■ TASKS
a. Reproduce the Buy or Sell article word for word, starting with "The range of" and going on through "rate of 1.3%.".
b. In the Buy or Sell article, how many interceptions did Ben Roethlisberger throw in 2010?
c. Go on with the Buy or Sell article about Ben Roethlisberger's interception rate from the point where it stops.

■ TEXT
++++++++++++++++++++
The offseason is inevitably a period of projection and speculation, which makes it the ideal time to ponder the hypotheticals that the Pittsburgh Steelers will face over the course of the next year, whether it is addressing free agency, the draft, performance on the field, or some more ephemeral topic.

That is what I will look to address in our Buy or Sell series. In each installment, I will introduce a topic statement and weigh some of the arguments for either buying it (meaning that you agree with it or expect it to be true) or selling it (meaning you disagree with it or expect it to be false).

The range of topics will be intentionally wide, from the general to the specific, from the immediate to that in the far future. And as we all tend to have an opinion on just about everything, I invite you to share your own each morning on the topic statement of the day.

Topic Statement: Ben Roethlisberger will post the best interception rate of his career.

Explanation: A quarterback’s interception rate is the percentage of the passes that he throws that are intercepted. Anything lower than two percent is very good. He has posted an interception rate below two percent three times in full seasons, with the best coming in 2010 (over 12 games) when he threw just five interceptions on 389 pass attempts for an interception rate of 1.3%.

Buy:

Well, if his start is anything to go by, then you would say the smart money is on his keeping himself clean. So far through the first quarter of the season, Ben Roethlisberger has only thrown one interception, on 143 pass attempts. That’s an interception rate of just .7 percent. If he throws just one interception in his next 15 or so passes, he’ll still be below that mark.
++++++++++++++++++++
■ RECORDED DATA

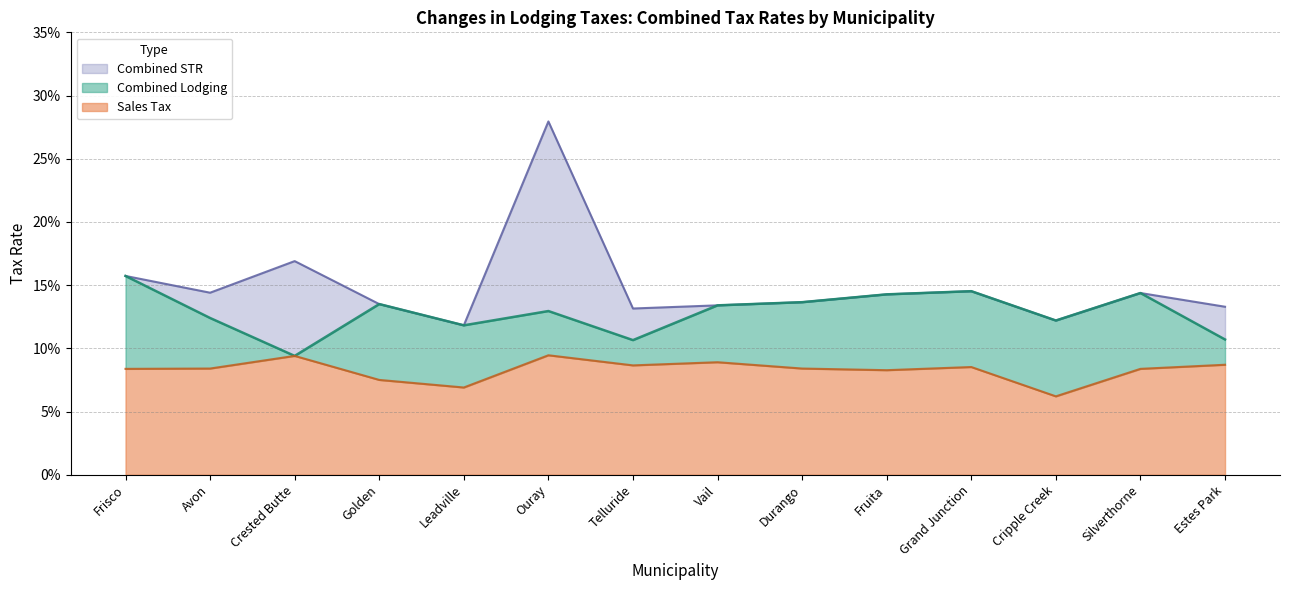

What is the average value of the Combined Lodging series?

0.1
++++++++++++++++++++
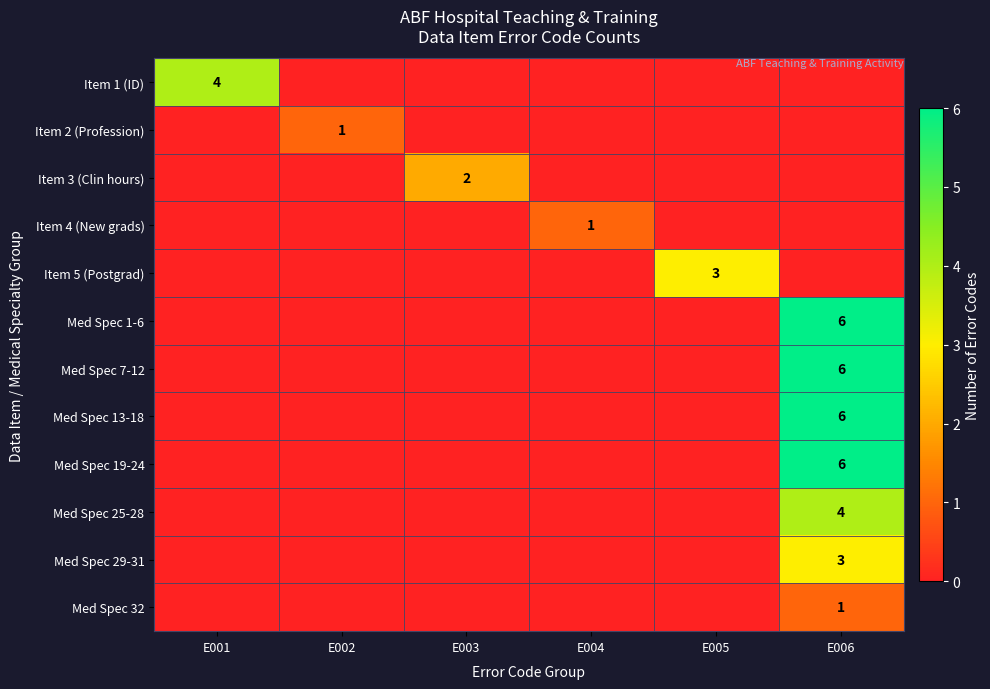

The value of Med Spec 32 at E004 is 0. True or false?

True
++++++++++++++++++++
■ RESPONSES PER TASK
a.
The range of topics will be intentionally wide, from the general to the specific, from the immediate to that in the far future. And as we all tend to have an opinion on just about everything, I invite you to share your own each morning on the topic statement of the day.

Topic Statement: Ben Roethlisberger will post the best interception rate of his career.

Explanation: A quarterback’s interception rate is the percentage of the passes that he throws that are intercepted. Anything lower than two percent is very good. He has posted an interception rate below two percent three times in full seasons, with the best coming in 2010 (over 12 games) when he threw just five interceptions on 389 pass attempts for an interception rate of 1.3%.

b. Five, on 389 pass attempts.

c.
I think it’s telling that Roethlisberger has commented (when asked, mind you) about the impulse to make sure that everybody’s getting targets, and he clearly alluded to keeping Antonio Brown happy for years, indicating that that led to some interceptions that shouldn’t have happened.

Outside of simply not relying upon Brown, he is putting far fewer passes in harm’s way than he had been in recent years. I’m not sure that he had a turnover-worthy throw at all yesterday, and he usually has his fair share.

Sell:

Keeping a rate like that is no easy feat, especially for a gunslinger like Roethlisberger. Only eight quarterbacks managed it last year, and that was an anomaly, and most of them are conservative passers or Aaron Rodgers and Patrick Mahomes. Only three did it the year before. Only two the year before that. Nobody was lower than 1.3% in 2012.

One thing to keep in mind is that Roethlisberger is inevitably going to get more aggressive as the season progresses, which means that he is going to be pushing the ball further down the field more frequently and throwing into tighter windows. These will inevitably lead to more interceptions. And the last time he threw fewer than 13 in a single season was in 2014.